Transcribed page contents
*** Begin section ***
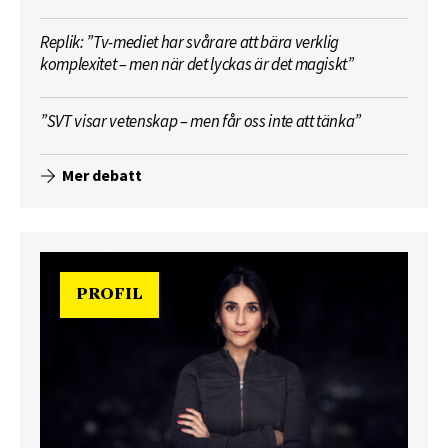
Replik: ”Tv-mediet har svårare att bära verklig
komplexitet – men när det lyckas är det magiskt”
”SVT visar vetenskap – men får oss inte att tänka”
Mer debatt
PROFIL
*** End section ***
_WORK TO BE COMPLETED:_ For this exercise, retype the data above exactly and skip every image.

_OUTPUT OF THE TASK:_
Replik: ”Tv-mediet har svårare att bära verklig
komplexitet – men när det lyckas är det magiskt”
”SVT visar vetenskap – men får oss inte att tänka”
Mer debatt
PROFIL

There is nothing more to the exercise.